WHAT TO DO | Look through the entries for the string "round" and copy every line where it shows up.

Collected data
+ + +

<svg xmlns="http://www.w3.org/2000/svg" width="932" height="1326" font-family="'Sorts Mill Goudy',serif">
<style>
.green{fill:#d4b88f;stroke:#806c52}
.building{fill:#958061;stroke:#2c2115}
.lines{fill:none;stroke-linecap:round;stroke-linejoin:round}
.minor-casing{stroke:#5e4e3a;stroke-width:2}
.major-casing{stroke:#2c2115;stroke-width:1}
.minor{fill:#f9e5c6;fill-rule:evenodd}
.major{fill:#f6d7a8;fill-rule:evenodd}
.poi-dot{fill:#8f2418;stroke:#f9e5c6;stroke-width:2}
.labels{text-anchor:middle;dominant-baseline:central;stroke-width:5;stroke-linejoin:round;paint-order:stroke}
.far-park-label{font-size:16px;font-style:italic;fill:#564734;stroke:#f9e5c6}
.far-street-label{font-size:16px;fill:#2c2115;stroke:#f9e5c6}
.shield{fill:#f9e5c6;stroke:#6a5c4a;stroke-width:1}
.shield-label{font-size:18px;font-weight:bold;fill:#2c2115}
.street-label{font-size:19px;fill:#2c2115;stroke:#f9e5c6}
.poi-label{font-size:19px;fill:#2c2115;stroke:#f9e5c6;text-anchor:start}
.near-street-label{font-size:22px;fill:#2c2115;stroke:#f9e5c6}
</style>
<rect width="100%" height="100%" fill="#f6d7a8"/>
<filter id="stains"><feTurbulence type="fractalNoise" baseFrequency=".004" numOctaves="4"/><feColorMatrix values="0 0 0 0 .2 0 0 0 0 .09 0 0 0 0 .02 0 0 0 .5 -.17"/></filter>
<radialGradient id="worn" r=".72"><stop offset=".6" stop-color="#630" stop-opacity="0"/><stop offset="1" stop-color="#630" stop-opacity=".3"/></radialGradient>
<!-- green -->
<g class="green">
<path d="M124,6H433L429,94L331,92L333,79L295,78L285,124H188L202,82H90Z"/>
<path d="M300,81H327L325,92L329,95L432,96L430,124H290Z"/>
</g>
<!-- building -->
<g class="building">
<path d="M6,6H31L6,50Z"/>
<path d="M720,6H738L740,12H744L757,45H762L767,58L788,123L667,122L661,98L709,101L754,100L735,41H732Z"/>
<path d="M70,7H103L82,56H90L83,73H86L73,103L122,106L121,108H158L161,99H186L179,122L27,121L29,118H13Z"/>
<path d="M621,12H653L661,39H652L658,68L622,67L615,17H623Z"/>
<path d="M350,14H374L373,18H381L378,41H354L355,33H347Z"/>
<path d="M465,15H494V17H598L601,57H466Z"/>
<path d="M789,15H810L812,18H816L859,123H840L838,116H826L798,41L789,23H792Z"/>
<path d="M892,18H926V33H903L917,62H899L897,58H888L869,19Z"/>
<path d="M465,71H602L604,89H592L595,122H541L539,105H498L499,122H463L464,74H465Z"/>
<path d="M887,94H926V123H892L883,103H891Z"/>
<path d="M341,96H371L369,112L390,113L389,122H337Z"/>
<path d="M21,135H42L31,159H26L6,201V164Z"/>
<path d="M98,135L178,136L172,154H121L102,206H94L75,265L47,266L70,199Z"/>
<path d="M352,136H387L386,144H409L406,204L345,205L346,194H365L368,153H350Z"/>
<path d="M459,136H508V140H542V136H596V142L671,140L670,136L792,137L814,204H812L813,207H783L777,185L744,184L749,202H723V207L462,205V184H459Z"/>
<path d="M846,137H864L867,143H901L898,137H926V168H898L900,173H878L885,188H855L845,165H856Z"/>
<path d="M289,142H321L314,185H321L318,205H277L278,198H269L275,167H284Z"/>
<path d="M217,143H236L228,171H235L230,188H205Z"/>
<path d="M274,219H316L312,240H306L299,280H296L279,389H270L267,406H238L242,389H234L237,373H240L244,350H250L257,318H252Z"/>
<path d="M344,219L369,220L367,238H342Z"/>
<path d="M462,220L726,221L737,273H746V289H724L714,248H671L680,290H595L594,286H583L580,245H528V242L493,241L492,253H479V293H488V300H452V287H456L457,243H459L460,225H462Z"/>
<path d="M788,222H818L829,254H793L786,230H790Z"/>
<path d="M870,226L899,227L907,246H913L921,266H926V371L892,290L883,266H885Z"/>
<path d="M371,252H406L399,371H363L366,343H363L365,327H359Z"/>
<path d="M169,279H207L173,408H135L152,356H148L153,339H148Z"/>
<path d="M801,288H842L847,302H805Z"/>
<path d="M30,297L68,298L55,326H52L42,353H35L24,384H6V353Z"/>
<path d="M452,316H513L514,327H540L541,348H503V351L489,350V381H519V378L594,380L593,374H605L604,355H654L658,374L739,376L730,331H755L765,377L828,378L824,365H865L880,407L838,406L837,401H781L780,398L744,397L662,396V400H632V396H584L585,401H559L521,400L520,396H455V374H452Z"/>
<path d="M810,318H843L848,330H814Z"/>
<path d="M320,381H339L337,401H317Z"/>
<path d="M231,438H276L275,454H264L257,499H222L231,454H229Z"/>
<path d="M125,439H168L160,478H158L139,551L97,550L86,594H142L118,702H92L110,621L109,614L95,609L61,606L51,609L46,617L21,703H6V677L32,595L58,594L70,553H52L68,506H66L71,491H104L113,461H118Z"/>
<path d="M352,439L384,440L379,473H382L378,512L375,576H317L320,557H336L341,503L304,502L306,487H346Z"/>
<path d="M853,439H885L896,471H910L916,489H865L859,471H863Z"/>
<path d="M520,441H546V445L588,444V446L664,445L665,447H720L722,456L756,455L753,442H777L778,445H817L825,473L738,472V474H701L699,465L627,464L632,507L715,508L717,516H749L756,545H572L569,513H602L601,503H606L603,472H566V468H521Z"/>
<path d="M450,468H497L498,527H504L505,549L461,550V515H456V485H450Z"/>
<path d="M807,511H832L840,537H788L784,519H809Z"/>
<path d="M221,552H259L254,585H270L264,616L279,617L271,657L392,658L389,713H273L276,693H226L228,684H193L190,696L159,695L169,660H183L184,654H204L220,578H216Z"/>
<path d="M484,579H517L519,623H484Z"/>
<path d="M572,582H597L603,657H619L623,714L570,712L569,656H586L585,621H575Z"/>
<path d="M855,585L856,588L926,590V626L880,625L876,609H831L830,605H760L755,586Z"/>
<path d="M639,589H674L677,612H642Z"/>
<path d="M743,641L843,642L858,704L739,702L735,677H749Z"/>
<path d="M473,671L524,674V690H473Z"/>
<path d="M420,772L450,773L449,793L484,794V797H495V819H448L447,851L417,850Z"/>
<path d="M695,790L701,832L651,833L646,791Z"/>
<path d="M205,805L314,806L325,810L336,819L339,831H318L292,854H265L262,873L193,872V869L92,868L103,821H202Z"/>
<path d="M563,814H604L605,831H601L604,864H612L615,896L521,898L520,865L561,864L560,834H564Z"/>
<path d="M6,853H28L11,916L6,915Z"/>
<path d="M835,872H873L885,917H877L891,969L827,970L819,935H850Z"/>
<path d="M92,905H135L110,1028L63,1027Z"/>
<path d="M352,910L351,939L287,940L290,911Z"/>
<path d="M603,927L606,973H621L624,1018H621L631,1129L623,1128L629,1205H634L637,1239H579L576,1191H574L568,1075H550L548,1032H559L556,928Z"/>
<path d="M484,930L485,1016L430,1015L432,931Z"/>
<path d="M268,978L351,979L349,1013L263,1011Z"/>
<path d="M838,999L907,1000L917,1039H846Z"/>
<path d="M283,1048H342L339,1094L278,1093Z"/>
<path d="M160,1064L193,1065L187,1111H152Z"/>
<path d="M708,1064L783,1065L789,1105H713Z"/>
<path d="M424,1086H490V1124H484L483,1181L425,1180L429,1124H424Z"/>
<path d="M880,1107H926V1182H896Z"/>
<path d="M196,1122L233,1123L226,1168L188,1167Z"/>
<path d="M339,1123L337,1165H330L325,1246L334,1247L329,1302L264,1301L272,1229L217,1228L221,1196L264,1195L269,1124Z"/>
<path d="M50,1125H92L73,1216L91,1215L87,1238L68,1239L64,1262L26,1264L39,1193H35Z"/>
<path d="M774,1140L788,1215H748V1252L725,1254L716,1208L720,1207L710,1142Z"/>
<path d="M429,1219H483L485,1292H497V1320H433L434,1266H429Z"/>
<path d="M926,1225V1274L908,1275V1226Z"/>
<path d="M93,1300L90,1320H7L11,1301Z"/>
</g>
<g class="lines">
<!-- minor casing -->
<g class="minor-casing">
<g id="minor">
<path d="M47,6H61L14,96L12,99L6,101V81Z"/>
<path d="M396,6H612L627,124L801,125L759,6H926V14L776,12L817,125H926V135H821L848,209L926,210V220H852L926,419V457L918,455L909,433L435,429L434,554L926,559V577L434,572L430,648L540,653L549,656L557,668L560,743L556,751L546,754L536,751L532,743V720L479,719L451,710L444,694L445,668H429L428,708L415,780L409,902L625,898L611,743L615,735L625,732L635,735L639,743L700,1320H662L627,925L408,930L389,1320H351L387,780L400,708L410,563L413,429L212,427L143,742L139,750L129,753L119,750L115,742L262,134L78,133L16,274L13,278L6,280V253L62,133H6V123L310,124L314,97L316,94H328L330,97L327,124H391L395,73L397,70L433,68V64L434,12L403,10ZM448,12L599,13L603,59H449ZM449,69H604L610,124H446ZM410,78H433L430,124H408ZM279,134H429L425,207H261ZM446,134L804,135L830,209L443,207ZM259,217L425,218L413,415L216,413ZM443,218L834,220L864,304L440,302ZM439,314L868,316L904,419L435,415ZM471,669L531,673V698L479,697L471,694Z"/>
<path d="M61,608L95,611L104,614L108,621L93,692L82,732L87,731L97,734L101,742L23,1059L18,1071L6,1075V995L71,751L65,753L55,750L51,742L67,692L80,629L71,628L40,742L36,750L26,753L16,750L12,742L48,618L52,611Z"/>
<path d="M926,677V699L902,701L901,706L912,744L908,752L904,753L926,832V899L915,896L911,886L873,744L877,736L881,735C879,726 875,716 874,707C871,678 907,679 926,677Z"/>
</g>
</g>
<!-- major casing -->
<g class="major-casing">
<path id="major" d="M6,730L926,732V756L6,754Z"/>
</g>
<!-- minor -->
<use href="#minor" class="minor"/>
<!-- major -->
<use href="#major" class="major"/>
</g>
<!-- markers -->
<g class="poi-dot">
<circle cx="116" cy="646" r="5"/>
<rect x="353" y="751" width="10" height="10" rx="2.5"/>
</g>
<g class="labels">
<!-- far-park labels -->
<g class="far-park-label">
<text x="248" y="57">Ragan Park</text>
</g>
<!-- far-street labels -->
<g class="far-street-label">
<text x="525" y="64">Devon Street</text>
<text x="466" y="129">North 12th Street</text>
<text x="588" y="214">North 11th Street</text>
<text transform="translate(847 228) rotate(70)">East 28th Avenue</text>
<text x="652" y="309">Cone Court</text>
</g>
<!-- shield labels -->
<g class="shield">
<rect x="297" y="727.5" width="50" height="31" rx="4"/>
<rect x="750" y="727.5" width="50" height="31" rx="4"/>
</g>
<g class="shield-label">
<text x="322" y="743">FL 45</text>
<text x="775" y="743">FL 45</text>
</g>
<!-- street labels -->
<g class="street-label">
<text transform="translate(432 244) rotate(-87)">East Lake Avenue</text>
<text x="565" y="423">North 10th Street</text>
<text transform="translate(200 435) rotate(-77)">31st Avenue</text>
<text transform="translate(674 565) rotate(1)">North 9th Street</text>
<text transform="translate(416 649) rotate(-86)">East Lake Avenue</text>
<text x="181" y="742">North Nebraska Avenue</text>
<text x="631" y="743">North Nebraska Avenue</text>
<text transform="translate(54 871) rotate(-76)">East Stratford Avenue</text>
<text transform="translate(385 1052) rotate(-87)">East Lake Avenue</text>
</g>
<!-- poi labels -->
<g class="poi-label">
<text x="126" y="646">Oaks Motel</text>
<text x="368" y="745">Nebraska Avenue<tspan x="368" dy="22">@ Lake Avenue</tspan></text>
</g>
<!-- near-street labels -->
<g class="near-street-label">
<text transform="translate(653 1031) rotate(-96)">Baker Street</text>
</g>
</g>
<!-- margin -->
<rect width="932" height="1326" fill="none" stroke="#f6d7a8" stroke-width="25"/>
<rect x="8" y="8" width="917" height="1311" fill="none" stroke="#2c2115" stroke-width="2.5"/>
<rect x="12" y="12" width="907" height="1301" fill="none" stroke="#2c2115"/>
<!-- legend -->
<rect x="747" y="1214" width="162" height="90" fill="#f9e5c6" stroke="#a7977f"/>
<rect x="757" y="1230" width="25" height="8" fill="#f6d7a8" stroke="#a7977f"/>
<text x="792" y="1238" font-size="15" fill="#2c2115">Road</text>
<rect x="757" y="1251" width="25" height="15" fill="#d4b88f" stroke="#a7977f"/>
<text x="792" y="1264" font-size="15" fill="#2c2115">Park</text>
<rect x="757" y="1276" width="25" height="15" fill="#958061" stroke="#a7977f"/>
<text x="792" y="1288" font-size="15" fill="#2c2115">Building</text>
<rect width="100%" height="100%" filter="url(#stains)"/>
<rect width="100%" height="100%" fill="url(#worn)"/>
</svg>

+ + +

EXERCISE RESULT |
.lines{fill:none;stroke-linecap:round;stroke-linejoin:round}
.labels{text-anchor:middle;dominant-baseline:central;stroke-width:5;stroke-linejoin:round;paint-order:stroke}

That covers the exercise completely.